> **PROMPT**: Find the lines in the records that carry the word "back". Copy each one.

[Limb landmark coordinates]
[Start of section]

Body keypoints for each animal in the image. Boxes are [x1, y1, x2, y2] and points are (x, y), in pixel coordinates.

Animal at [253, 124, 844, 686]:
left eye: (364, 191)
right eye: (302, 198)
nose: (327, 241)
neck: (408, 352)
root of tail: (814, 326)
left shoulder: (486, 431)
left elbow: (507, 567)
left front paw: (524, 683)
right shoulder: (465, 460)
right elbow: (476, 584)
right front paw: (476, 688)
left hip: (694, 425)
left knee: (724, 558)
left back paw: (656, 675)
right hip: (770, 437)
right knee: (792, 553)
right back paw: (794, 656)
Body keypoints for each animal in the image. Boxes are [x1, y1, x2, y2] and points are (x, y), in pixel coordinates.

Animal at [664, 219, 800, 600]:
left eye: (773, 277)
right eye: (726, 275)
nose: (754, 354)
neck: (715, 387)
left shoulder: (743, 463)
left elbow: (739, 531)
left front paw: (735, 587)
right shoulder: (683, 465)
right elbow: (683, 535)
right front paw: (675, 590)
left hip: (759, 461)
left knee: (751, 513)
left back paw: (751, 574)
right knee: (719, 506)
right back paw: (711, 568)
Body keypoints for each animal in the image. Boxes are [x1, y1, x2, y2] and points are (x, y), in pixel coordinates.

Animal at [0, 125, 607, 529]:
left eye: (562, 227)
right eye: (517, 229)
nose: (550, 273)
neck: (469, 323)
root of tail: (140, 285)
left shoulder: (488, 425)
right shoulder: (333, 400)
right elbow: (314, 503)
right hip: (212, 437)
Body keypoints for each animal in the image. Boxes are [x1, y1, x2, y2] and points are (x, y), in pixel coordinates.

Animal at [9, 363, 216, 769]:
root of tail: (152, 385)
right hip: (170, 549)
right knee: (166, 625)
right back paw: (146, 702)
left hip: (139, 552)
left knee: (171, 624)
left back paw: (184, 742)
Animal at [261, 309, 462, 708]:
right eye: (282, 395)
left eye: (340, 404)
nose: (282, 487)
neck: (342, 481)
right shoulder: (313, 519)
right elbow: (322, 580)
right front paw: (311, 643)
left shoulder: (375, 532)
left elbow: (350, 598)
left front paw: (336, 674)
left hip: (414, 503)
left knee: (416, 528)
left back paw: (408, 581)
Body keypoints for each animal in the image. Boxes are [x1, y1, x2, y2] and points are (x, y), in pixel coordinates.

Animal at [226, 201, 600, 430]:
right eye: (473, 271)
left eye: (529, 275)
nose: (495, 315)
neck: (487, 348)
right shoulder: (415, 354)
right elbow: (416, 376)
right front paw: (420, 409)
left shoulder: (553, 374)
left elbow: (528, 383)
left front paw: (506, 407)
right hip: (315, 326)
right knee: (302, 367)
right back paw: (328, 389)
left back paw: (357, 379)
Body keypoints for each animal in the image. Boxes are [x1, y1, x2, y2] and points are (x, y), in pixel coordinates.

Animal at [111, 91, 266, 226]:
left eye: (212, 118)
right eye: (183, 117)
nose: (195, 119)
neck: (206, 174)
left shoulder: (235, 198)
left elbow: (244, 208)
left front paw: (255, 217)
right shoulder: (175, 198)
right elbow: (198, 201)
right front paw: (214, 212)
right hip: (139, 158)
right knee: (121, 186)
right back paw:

[End of section]

> **EXERCISE RESULT**:
left back paw: (656, 675)
right back paw: (794, 656)
left back paw: (751, 574)
right back paw: (711, 568)
right back paw: (146, 702)
left back paw: (184, 742)
left back paw: (408, 581)
right back paw: (328, 389)
left back paw: (357, 379)
right back paw:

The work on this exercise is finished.